10 red cars, 10 blue cars, 10 green cars are distributed randomly in a line. What is the expected number of times a red car precedes a blue car?

Question

We can apply linearity of expectation to this to make it easier. This means we reduce the problem to finding the expectation that the red car i precedes the blue car j. This is just the probability of this event. I'm having trouble computing this probability. I appreciate the help.

Answer 1

We find the expected number of times that a red car immediately precedes a blue car. Imagine that the red cars are labelled $1$ to $10$.

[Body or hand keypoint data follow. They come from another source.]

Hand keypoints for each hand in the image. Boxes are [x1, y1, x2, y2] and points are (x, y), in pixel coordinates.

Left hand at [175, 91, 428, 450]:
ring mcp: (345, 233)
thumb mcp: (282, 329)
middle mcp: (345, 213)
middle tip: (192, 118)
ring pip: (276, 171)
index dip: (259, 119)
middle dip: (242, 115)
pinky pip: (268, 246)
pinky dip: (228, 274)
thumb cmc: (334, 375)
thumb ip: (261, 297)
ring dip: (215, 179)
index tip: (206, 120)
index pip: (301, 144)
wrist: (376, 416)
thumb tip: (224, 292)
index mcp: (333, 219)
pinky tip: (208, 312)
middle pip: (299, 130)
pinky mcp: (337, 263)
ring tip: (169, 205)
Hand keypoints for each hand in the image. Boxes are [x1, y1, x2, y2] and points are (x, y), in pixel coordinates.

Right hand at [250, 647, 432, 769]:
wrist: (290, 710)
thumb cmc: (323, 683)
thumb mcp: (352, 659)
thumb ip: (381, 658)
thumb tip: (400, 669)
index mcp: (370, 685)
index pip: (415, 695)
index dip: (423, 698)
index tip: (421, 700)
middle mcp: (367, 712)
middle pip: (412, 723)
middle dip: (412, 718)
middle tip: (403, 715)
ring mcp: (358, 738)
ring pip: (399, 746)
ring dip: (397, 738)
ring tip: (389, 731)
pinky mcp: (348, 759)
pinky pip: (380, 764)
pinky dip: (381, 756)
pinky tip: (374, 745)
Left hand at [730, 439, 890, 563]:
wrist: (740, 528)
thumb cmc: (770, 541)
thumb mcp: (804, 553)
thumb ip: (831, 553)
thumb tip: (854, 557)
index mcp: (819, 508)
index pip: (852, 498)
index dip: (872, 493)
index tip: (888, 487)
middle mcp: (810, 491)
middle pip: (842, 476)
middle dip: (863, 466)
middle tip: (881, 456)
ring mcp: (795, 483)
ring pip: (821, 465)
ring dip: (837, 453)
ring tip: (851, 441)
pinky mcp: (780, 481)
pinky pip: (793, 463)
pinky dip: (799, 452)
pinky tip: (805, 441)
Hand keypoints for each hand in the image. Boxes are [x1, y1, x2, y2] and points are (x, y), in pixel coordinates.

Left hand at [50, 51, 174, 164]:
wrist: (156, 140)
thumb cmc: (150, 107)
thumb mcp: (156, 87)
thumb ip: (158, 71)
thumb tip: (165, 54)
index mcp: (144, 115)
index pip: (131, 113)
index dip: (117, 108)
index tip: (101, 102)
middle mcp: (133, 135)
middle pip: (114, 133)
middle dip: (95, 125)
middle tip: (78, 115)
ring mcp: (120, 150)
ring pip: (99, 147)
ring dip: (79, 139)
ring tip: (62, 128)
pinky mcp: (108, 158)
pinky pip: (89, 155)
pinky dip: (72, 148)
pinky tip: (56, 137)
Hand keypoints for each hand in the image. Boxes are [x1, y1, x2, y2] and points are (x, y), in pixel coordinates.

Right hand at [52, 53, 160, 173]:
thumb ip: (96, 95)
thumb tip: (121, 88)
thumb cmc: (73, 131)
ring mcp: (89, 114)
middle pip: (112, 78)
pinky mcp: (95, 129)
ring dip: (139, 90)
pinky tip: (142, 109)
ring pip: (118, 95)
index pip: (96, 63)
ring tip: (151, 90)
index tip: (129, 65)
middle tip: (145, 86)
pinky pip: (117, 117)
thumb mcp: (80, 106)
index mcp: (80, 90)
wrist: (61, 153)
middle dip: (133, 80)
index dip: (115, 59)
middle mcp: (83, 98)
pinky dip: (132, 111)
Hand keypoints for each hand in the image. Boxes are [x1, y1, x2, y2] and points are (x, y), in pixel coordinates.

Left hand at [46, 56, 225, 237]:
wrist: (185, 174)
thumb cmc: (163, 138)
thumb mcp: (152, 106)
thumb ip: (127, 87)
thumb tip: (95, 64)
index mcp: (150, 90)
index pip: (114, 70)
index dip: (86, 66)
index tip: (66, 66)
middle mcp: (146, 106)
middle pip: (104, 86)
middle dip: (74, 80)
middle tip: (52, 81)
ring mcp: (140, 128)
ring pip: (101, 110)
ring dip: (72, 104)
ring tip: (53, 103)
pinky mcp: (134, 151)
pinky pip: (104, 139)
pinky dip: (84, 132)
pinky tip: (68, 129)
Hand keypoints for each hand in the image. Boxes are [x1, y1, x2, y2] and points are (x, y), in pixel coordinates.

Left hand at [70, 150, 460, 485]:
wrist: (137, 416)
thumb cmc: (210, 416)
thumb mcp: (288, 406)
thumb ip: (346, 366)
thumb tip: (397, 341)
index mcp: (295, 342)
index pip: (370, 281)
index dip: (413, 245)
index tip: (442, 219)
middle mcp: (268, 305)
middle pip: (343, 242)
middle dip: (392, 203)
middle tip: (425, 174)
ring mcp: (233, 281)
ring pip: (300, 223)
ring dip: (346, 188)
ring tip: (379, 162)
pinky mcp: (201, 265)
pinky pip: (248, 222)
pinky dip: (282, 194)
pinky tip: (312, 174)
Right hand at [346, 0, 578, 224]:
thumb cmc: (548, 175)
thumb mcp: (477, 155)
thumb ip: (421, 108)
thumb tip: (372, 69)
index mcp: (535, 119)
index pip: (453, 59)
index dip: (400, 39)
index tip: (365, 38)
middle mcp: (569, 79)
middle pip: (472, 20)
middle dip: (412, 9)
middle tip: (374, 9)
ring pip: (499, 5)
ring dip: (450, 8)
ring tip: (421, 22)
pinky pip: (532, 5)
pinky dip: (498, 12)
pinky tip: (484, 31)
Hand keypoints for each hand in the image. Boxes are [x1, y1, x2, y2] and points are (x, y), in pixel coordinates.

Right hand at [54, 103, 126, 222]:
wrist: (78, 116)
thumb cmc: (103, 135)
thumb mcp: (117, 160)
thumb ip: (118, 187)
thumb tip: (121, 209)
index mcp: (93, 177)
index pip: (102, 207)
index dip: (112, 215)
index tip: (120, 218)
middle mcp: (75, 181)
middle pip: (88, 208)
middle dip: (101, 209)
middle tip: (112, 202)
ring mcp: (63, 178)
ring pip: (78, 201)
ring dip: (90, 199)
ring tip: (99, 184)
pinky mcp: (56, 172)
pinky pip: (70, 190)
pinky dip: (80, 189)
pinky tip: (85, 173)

Let $X_i=1$ if red car $i$ immediately precedes a blue car, and let $X_i=0$ otherwise. We want to find the expectation of $X_1+\cdots+X_{10}$. By the linearity of expectation and symmetry this is $10E(X_1)$.

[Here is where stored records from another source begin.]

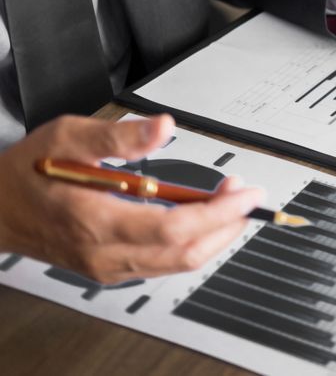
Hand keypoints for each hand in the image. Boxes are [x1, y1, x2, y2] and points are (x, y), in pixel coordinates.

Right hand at [0, 115, 262, 283]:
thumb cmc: (28, 171)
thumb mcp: (68, 136)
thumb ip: (119, 136)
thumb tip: (164, 127)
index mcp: (95, 219)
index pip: (173, 227)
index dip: (218, 212)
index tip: (245, 193)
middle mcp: (104, 252)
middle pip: (184, 252)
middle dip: (226, 224)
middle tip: (245, 195)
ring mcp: (107, 266)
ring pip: (177, 263)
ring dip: (214, 235)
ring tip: (230, 202)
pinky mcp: (110, 269)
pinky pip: (163, 264)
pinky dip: (192, 243)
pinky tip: (203, 219)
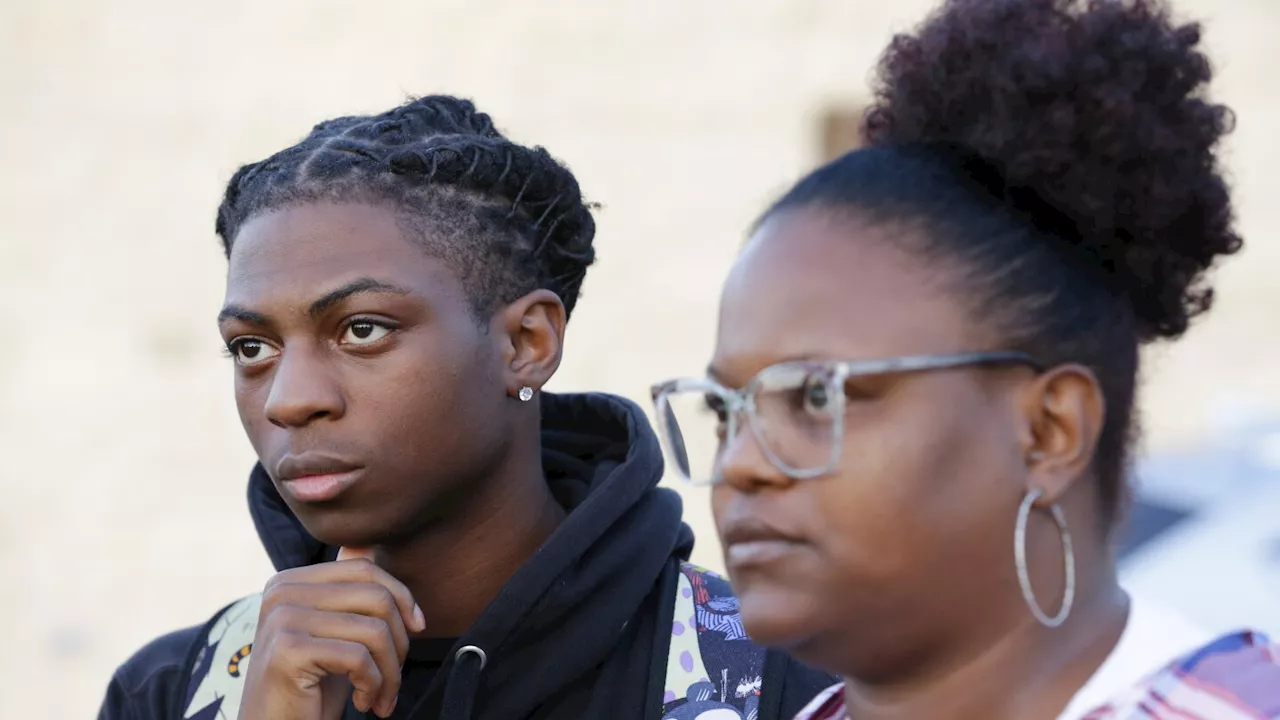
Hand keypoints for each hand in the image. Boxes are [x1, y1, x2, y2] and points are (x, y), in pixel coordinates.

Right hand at [239, 547, 425, 719]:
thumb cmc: (309, 688)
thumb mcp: (332, 632)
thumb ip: (344, 590)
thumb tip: (363, 546)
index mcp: (290, 581)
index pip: (365, 569)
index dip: (402, 597)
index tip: (415, 630)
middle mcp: (281, 591)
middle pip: (376, 597)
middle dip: (399, 642)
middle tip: (394, 678)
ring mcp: (282, 618)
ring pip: (374, 630)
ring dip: (390, 673)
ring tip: (381, 696)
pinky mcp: (288, 650)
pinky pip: (359, 658)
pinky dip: (373, 685)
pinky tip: (364, 702)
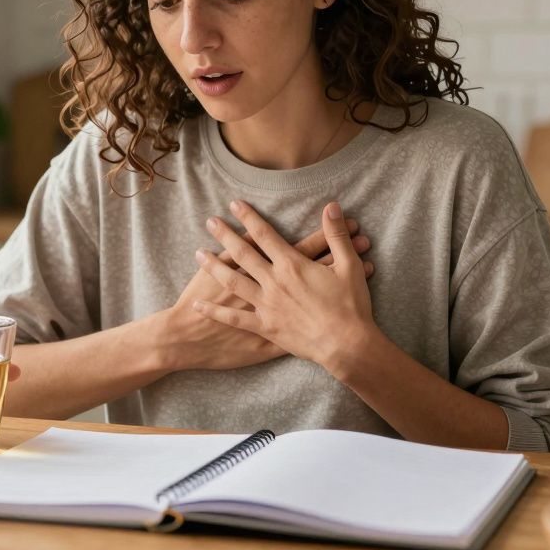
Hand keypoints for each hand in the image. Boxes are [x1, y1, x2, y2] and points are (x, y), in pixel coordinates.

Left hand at [192, 201, 378, 375]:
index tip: (234, 204)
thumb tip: (332, 207)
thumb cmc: (351, 306)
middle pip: (243, 253)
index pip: (265, 234)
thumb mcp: (349, 266)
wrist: (346, 345)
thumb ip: (337, 235)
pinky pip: (233, 319)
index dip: (248, 217)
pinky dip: (214, 312)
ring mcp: (266, 305)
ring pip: (232, 281)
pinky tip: (198, 304)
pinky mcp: (264, 327)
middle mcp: (274, 282)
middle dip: (225, 235)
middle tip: (210, 221)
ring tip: (198, 253)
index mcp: (292, 265)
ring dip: (214, 266)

We have $E(X_1)=\Pr(X_1=1)$. For $X_1$ to be $1$, red car $1$ must be in positions $1$ to $29$ (probability $\frac{29}{30}$). Given that it is in one of these positions, the probability there is a blue immediately behind it is $\frac{10}{29}$. Thus $\Pr(X_1=1)=\frac{10}{30}$.

Answer 2

Well, you don't care much about the colors of the cars at this point. In fact, you don't even care about the other cars. In half the cases the red car will be before the blue car, and in the other half it'll be after. By linearity of expectation, you just count the number of pairs of red-blue cars and divide that by $2$ to get your answer.

Hope that helps,

Answer 3

Using my words :

"A red car precedes a blue car" means that for any particular blue car: ...rb... rather than ...gb..., ...bb..., or b....   The later is when it is at the start of line, rather than any of the remaining $29$ positions.   Likewise of the remaining $29$ cars, there are $10$ red cars.

Thus for a particular blue car the probability that some car precedes it is $29/30$, and given that, then the conditional probability that the preceding car is red is $10/29$.   We multiply these to obtain that the expected number of times that some red car precedes a particular blue car is $1/3$.

There are totes ten blue cars, thus by Linearity of Expectation, the expected number of times a red car precedes a blue car is $10/3$.